In 1910 she married Warren Harmon Lewis, also a cell physiologist. The Lewises collaborated on many research projects over the years, including the discovery that macrophage cells derived from monocytes and were not separate cell types.[6]

Later life, legacy and death

In 1915 Lewis joined the Carnegie Institution of Washington. In 1940 she was elected to the Wistar Institute in Philadelphia. Lewis was an honorary life member of the Tissue Culture Society.[2]
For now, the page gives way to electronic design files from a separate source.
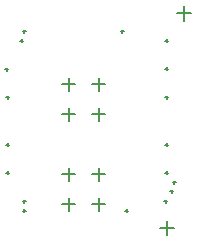
<source format=gbr>
%TF.GenerationSoftware,Altium Limited,Altium Designer,25.5.2 (35)*%
G04 Layer_Color=128*
%FSLAX45Y45*%
%MOMM*%
%TF.SameCoordinates,263EE719-961F-4448-A72E-CF07F5483F46*%
%TF.FilePolarity,Positive*%
%TF.FileFunction,Drillmap*%
%TF.Part,Single*%
G01*
G75*
%TA.AperFunction,NonConductor*%
%ADD33C,0.12700*%
D33*
X965000Y1406000D02*
X1075000D01*
X1020000Y1351000D02*
Y1461000D01*
X965000Y1660000D02*
X1075000D01*
X1020000Y1605000D02*
Y1715000D01*
X1219000Y1406000D02*
X1329000D01*
X1274000Y1351000D02*
Y1461000D01*
X1219000Y1660000D02*
X1329000D01*
X1274000Y1605000D02*
Y1715000D01*
X965000Y646000D02*
X1075000D01*
X1020000Y591000D02*
Y701000D01*
X965000Y900000D02*
X1075000D01*
X1020000Y845000D02*
Y955000D01*
X1219000Y646000D02*
X1329000D01*
X1274000Y591000D02*
Y701000D01*
X1219000Y900000D02*
X1329000D01*
X1274000Y845000D02*
Y955000D01*
X1787000Y440000D02*
X1907000D01*
X1847000Y380000D02*
Y500000D01*
X1937000Y2260000D02*
X2057000D01*
X1997000Y2200000D02*
Y2320000D01*
X1497300Y590000D02*
X1522700D01*
X1510000Y577300D02*
Y602700D01*
X1877444Y752836D02*
X1902844D01*
X1890144Y740136D02*
Y765536D01*
X1900153Y829635D02*
X1925553D01*
X1912853Y816935D02*
Y842335D01*
X627300Y590000D02*
X652700D01*
X640000Y577300D02*
Y602700D01*
X1834300Y910000D02*
X1859700D01*
X1847000Y897300D02*
Y922700D01*
X1834300Y1150000D02*
X1859700D01*
X1847000Y1137300D02*
Y1162700D01*
X1834300Y1550000D02*
X1859700D01*
X1847000Y1537300D02*
Y1562700D01*
X1834300Y1790000D02*
X1859700D01*
X1847000Y1777300D02*
Y1802700D01*
X1834300Y2030000D02*
X1859700D01*
X1847000Y2017300D02*
Y2042700D01*
X1827300Y670000D02*
X1852700D01*
X1840000Y657300D02*
Y682700D01*
X627300Y670000D02*
X652700D01*
X640000Y657300D02*
Y682700D01*
X487300Y910000D02*
X512700D01*
X500000Y897300D02*
Y922700D01*
X487300Y1150000D02*
X512700D01*
X500000Y1137300D02*
Y1162700D01*
X487300Y1550000D02*
X512700D01*
X500000Y1537300D02*
Y1562700D01*
X481968Y1787764D02*
X507368D01*
X494668Y1775064D02*
Y1800464D01*
X607487Y2030679D02*
X632887D01*
X620187Y2017979D02*
Y2043379D01*
X627300Y2110000D02*
X652700D01*
X640000Y2097300D02*
Y2122700D01*
X1457300Y2110000D02*
X1482700D01*
X1470000Y2097300D02*
Y2122700D01*
%TF.MD5,1791eb774dc11a55e42e9c3eca6b1a3c*%
M02*

</source>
Lewis died July 20, 1970, at the age of 88.[4]

Notes

  1. Some sources indicate some uncertainty in this "first". Tiffany K. Wayne writes "she may have conducted the first known successful in vitro mammalian tissue culture experiment."[2] Similarly, Joy Harvey and Marilyn Ogilvie state Lewis "was probably the first person person to successfully cultivate mammalian tissue,"[1] while Elizabeth Oakes in the Encyclopedia of World Scientists writes Lewis "was the first researcher to successfully grow mammalian tissue culture in vitro..."[4]

References

  1. 1 2 Ogilvie, Marilyn; Harvey, Joy (2003). The Biographical Dictionary of Women in Science: Pioneering Lives From Ancient Times to the Mid-20th Century. Routledge. pp. 785–786. ISBN 978-1-135-96343-9.
  2. 1 2 3 4 5 Wayne, Tiffany K. (2011). American Women of Science Since 1900: Essays A-H. Vol.1. ABC-CLIO. pp. 620–621. ISBN 978-1-59884-158-9.
  3. John William Leonard (1914). Woman's Who's who of America: A Biographical Dictionary of Contemporary Women of the United States and Canada. American Commonwealth Company. p. 490.
  4. 1 2 3 Elizabeth H. Oakes (2007). Encyclopedia of World Scientists. Infobase Publishing. p. 452. ISBN 978-1-4381-1882-6.
  5. Corner, George W. (1967). "Warren Harmon Lewis, June 17, 1870 – July 3, 1964" (PDF). Biographical Memoirs of the National Academy of Sciences (39): 323–358.
  6. David Evans (2015). Marine Physiology Down East: The Story of the Mt. Desert Island Biological Laboratory. Springer. pp. 78–. ISBN 978-1-4939-2960-3.